*** Records for this task ***

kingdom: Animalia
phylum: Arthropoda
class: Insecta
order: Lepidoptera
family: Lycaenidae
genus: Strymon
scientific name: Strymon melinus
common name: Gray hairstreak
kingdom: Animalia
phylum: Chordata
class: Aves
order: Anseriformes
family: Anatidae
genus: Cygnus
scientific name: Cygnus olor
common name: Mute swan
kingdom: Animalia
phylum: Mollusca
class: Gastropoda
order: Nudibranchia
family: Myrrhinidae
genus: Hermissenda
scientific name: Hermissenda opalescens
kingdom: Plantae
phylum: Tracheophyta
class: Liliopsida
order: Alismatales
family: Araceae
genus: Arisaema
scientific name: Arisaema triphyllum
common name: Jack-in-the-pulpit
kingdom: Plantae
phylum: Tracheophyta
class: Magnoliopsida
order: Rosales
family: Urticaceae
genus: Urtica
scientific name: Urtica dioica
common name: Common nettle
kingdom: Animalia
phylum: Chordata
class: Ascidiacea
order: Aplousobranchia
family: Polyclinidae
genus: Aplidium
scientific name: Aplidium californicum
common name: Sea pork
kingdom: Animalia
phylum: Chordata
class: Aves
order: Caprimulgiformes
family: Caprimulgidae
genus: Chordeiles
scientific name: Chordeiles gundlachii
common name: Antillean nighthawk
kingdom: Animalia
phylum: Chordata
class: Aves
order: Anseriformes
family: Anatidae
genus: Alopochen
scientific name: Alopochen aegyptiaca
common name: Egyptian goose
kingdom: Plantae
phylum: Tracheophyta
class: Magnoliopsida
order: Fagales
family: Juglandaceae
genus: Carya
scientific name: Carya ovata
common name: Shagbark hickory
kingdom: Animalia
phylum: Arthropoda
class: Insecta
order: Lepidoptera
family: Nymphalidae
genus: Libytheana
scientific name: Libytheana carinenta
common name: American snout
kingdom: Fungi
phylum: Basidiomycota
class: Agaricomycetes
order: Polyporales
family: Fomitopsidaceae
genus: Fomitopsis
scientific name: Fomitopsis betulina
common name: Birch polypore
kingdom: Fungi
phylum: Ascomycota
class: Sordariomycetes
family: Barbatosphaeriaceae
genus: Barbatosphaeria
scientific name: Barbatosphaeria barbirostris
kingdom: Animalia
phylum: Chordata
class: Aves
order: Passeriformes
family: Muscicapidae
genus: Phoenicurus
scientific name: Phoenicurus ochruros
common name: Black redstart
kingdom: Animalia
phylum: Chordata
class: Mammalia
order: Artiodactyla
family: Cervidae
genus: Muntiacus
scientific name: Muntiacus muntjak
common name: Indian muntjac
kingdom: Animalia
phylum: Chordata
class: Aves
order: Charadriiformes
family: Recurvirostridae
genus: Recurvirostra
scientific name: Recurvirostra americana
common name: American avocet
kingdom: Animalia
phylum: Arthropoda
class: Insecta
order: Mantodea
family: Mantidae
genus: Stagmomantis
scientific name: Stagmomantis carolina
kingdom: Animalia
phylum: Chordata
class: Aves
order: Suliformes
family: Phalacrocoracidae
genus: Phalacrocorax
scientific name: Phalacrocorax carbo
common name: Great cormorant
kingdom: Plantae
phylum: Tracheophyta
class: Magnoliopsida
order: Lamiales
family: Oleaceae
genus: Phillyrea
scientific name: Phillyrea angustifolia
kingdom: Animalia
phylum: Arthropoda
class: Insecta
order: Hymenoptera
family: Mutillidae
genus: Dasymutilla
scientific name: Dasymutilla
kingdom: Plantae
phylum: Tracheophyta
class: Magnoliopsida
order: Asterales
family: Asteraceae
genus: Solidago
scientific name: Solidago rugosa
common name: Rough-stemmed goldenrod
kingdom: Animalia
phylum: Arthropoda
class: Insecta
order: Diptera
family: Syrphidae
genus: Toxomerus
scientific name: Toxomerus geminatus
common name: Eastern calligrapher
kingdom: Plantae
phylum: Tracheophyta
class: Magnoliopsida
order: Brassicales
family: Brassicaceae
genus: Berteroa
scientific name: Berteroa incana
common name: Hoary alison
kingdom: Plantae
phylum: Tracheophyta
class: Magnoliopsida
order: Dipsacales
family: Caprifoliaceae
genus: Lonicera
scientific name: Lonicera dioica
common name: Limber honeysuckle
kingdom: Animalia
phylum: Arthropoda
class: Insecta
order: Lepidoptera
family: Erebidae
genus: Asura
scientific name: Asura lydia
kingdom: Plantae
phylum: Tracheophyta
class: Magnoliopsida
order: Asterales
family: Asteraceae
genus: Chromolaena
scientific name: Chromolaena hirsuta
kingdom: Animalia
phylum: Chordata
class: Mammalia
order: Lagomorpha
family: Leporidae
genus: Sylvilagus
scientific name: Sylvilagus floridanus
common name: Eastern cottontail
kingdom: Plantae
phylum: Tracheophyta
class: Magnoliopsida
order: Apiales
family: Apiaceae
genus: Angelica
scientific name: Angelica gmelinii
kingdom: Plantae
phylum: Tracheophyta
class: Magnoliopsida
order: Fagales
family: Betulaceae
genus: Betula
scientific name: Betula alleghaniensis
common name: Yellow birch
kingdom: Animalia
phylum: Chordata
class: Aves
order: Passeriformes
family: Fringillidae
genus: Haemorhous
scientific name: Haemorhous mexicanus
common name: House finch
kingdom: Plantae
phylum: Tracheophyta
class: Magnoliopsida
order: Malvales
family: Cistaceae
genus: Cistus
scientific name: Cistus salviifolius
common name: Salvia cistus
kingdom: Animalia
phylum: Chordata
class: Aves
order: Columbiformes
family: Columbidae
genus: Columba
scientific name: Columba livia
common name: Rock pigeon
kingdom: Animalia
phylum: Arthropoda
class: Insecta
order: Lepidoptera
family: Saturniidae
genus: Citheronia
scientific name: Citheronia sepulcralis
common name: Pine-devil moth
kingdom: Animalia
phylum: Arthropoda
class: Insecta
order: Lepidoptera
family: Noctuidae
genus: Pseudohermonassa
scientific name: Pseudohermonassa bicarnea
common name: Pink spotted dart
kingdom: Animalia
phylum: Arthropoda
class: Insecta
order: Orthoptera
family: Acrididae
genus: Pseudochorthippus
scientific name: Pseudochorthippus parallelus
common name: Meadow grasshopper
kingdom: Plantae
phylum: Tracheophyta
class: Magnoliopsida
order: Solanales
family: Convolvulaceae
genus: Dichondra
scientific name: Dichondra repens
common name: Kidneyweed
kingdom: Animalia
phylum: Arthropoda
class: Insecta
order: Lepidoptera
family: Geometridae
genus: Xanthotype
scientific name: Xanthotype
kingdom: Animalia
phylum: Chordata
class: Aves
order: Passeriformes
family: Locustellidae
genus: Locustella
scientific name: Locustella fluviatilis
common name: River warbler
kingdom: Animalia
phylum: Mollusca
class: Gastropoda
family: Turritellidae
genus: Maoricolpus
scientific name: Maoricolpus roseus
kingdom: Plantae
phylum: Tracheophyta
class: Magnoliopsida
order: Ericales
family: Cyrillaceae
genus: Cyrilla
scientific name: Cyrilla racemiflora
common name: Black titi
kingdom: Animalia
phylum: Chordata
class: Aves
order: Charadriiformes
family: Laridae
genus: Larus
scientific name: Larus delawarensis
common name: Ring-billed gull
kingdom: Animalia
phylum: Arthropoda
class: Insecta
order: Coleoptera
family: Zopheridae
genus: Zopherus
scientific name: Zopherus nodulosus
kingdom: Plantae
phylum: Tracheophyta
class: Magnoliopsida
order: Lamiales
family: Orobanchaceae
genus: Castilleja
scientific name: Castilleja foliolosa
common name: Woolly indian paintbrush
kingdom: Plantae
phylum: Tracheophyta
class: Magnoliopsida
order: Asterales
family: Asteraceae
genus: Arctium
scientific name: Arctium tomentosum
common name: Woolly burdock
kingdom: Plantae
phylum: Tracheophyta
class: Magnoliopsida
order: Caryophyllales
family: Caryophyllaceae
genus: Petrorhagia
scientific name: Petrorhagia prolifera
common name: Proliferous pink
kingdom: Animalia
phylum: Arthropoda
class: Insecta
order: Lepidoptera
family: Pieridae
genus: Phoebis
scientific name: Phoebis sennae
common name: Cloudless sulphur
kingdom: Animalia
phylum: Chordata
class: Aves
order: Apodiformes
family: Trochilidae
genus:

***

§ **Exercise instructions**: Could you duplicate the lines of the items above, from the line with "common name: American snout" up to and including the line with "common name: Limber honeysuckle", character for character?

§ **Response to the exercise**:
common name: American snout
kingdom: Fungi
phylum: Basidiomycota
class: Agaricomycetes
order: Polyporales
family: Fomitopsidaceae
genus: Fomitopsis
scientific name: Fomitopsis betulina
common name: Birch polypore
kingdom: Fungi
phylum: Ascomycota
class: Sordariomycetes
family: Barbatosphaeriaceae
genus: Barbatosphaeria
scientific name: Barbatosphaeria barbirostris
kingdom: Animalia
phylum: Chordata
class: Aves
order: Passeriformes
family: Muscicapidae
genus: Phoenicurus
scientific name: Phoenicurus ochruros
common name: Black redstart
kingdom: Animalia
phylum: Chordata
class: Mammalia
order: Artiodactyla
family: Cervidae
genus: Muntiacus
scientific name: Muntiacus muntjak
common name: Indian muntjac
kingdom: Animalia
phylum: Chordata
class: Aves
order: Charadriiformes
family: Recurvirostridae
genus: Recurvirostra
scientific name: Recurvirostra americana
common name: American avocet
kingdom: Animalia
phylum: Arthropoda
class: Insecta
order: Mantodea
family: Mantidae
genus: Stagmomantis
scientific name: Stagmomantis carolina
kingdom: Animalia
phylum: Chordata
class: Aves
order: Suliformes
family: Phalacrocoracidae
genus: Phalacrocorax
scientific name: Phalacrocorax carbo
common name: Great cormorant
kingdom: Plantae
phylum: Tracheophyta
class: Magnoliopsida
order: Lamiales
family: Oleaceae
genus: Phillyrea
scientific name: Phillyrea angustifolia
kingdom: Animalia
phylum: Arthropoda
class: Insecta
order: Hymenoptera
family: Mutillidae
genus: Dasymutilla
scientific name: Dasymutilla
kingdom: Plantae
phylum: Tracheophyta
class: Magnoliopsida
order: Asterales
family: Asteraceae
genus: Solidago
scientific name: Solidago rugosa
common name: Rough-stemmed goldenrod
kingdom: Animalia
phylum: Arthropoda
class: Insecta
order: Diptera
family: Syrphidae
genus: Toxomerus
scientific name: Toxomerus geminatus
common name: Eastern calligrapher
kingdom: Plantae
phylum: Tracheophyta
class: Magnoliopsida
order: Brassicales
family: Brassicaceae
genus: Berteroa
scientific name: Berteroa incana
common name: Hoary alison
kingdom: Plantae
phylum: Tracheophyta
class: Magnoliopsida
order: Dipsacales
family: Caprifoliaceae
genus: Lonicera
scientific name: Lonicera dioica
common name: Limber honeysuckle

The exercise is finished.